Texto proporcionado
——————
CAPÍTULO
XX
LA
REVERENCIA EN LA ORACIÓN
Y cuando
queremos pedir algo a los hombres poderosos no nos atrevemos a hacerlo sino con
humildad y respeto, 2con cuánta mayor razón deberemos presentar nuestra súplica
al Señor, Dios de todos los seres, con verdadera humildad y con el más puro
abandono. 3Y pensemos que seremos escuchados no porque hablemos mucho, sino por
nuestra pureza de corazón y por las lágrimas de nuestra compunción. 4Por eso,
la oración ha de ser breve y pura, a no ser que se alargue por una especial
efusión que nos inspire la gracia divina. 5Mas la oración en común abréviese en
todo caso, y, cuando el superior haga la señal para terminarla, levántense
todos a un tiempo.
El Papa
Francisco nos enseña en la Constitución Apostólica Vultum
Dei Quaerere que “la plegaria
litúrgica y personal es una exigencia fundamental para alimentar la
contemplación: Si la plegaria personal es la médula de la vida consagrada
todavía lo es más de la vida contemplativa. Hoy día son muchos los que no saben
orar. Son muchos los que no sienten la
necesidad de orar, o reducen su relación con Dios a una súplica en los
momentos de prueba, cuando no saben a quién dirigirse. Otros reducen su
plegaria a una simple alabanza en los momentos felices. Al recitar y cantar las
alabanzas del Señor mediante la Liturgia de las Horas os convertís en la voz de
estas personas y, como los profetas intercedéis
por la salvación de todos. La plegaria personal os ayudará a permanecer unidas al Señor, como los
sarmientos a la vid, y de esta manera vuestra vida dará fruto en abundancia
(cf. Jn 15,1-15). Sin embargo, recordad que tanto la vida de plegaria como la
vida contemplativa no se pueden vivir como un cerrarse sobre sí mismo sino que
es preciso abrir el corazón para abrazar a la humanidad, y muy especialmente a
aquella que sufre” (VDQ 16)
——————
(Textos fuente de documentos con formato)
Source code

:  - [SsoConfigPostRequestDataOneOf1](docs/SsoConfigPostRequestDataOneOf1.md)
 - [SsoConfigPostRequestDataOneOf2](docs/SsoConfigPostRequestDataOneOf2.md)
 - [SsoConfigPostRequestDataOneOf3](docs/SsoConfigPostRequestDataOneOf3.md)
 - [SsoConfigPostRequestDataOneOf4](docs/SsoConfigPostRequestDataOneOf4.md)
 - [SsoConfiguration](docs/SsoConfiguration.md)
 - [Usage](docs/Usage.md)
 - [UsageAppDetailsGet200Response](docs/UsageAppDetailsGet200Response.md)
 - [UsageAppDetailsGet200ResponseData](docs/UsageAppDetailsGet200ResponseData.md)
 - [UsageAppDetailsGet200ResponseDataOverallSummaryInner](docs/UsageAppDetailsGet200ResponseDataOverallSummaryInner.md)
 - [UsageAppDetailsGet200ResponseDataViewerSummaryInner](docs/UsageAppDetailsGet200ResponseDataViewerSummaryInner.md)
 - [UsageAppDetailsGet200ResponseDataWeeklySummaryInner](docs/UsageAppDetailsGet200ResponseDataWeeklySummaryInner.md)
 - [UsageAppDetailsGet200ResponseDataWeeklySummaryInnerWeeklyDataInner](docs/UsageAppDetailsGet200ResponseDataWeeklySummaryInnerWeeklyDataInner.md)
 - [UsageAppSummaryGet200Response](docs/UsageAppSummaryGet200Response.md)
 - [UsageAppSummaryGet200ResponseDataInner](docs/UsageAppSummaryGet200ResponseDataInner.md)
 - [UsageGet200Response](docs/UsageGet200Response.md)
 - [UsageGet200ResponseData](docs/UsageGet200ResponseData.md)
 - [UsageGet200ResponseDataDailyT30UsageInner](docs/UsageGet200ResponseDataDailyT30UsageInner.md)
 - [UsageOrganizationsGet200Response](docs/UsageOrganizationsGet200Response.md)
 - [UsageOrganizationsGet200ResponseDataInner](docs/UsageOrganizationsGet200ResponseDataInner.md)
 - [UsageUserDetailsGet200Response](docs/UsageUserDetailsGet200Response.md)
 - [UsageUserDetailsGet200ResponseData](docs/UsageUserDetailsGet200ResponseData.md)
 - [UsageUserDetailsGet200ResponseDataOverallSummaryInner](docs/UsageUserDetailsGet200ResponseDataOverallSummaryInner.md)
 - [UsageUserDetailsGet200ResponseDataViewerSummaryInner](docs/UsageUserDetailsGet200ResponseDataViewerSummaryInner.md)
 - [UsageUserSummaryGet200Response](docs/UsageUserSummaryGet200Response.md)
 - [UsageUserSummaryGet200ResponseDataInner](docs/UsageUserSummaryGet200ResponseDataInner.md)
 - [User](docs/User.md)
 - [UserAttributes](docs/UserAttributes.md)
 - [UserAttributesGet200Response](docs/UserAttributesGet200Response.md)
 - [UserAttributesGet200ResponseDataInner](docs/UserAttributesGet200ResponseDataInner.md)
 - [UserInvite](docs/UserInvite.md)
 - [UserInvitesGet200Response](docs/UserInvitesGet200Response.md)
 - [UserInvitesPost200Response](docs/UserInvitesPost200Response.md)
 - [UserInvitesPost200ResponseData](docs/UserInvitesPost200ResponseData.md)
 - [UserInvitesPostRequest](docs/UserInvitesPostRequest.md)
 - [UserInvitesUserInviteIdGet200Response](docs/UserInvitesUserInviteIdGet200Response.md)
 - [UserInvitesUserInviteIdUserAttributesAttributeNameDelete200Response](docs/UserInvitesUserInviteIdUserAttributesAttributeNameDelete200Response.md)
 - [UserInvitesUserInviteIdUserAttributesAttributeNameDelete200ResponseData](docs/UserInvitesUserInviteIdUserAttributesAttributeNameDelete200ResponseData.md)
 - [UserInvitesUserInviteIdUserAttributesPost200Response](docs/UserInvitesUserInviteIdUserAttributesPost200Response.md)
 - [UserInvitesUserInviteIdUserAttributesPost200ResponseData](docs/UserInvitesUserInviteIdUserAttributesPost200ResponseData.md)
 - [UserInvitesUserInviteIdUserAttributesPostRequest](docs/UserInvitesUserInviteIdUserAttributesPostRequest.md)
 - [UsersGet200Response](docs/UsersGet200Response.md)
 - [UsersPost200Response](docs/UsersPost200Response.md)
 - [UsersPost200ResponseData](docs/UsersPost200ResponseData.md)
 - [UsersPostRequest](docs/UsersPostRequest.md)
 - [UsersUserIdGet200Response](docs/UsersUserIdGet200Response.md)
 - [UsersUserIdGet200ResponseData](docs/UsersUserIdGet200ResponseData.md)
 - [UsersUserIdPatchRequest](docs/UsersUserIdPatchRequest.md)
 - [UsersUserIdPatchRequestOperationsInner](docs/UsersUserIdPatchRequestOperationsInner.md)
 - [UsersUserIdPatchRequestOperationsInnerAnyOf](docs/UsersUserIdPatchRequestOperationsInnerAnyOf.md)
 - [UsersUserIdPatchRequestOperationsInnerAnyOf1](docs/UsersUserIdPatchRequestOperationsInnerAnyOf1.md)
——————
Ejercicios
A) Indica si cada afirmación coincide con el texto sobre la reverencia en la oración, respondiendo sí o no y citando las palabras del texto que lo deciden: (i) la oración debe ser breve y pura; (ii) seremos escuchados por hablar mucho; (iii) al dar el superior la señal, cada uno se levanta cuando quiere.
B) Según el texto sobre la reverencia en la oración, ¿con qué se compara la unión con el Señor que da la plegaria personal?
C) Prosigue el texto sobre la reverencia en la oración a partir del punto en que termina.

Respuestas
A)
(i) Sí: «la oración ha de ser breve y pura».
(ii) No: «seremos escuchados no porque hablemos mucho, sino por nuestra pureza de corazón y por las lágrimas de nuestra compunción».
(iii) No: «levántense todos a un tiempo».

B) Con los sarmientos unidos a la vid.

C)
Para orar es
preciso estar predispuesto con humildad.
Para san Benito es la condición
primordial, es esta la plegaria que llega a tocar el corazón de Dios. Una humildad unida a una justa consciencia de
nuestra condición, y hacerlo así depende de nosotros. Esto nos exige abandonar radicalmente la
arrogancia y el orgullo que nos hacen incapaces de ver la realidad con lucidez
pues al ponernos como centro solemos ver las cosas tan sólo desde nuestra
óptica personal. La humildad es la toma de conciencia de la grandeza del otro,
el misterio del otro; esta es una experiencia espiritual que nos lleva al
silencio, y como nos dice san Benito “seremos escuchados no por hablar mucho
sino por la pureza de nuestro corazón y por las lágrimas de compunción”. El
orgullo hace mucho ruido exterior e interiormente, sobre todo dentro, mientras
que la humildad nos lleva a ser más profundos en el silencio interior y nos
ayuda a encontrar nuestro sitio.. y si la humildad es la toma de conciencia de
la grandeza del otro, lo será incluso más ante aquel que es totalmente Otro,
ante el cual hemos de reconocer que él es el
Creador, Dios, y nosotros sus criaturas. Hablar con Dios, orar, nos dice
el Papa, no debe ser una lista de peticiones, sino acercarse a la plegaria de
Jesús, verdadero humilde de corazón, porque la humildad quiere decir también
plena consciencia de nuestra identidad, de nuestra dignidad de hijos de Dios en
el Hijo.
Hay dos
maneras de orar. La primera es en la comunidad durante el Oficio divino, al que
no hemos de anteponer nada, como dice san Benito (RB XLIII,3). Está por otro
lado la plegaria personal. Si una tiene un tiempo concreto establecido, la otra
depende de nosotros, de nuestra disponibilidad. El Oficio divino tiene su
momento cuando toda la comunidad está reunida, unos junto a otros, al mismo
tiempo y en un mismo espacio, que es la iglesia o el oratorio.
La personal,
en cambio, se hace cuando el Espíritu nos toca el corazón, y la hacemos donde
uno se encuentra más cómodo, ante el sagrario, en el claustro, o la celda…
Una es más
formal, la otra más espiritual quizás, y si una aparece como reglada, la otra
brota del deseo interior. Cuando oramos
juntos oramos como asamblea, como Iglesia; cuando es en privado nos preparamos
para la comunitaria. En la personal, más que un método o un sistema lo que
importa es la actitud, la abertura, la reverencia, la expectación, la confianza
y el gozo de orar. Pero también nos podemos encontrar con obstáculos que
impiden orar, como la inercia espiritual, la confusión interior, la frialdad o
la falta de confianza en la eficacia.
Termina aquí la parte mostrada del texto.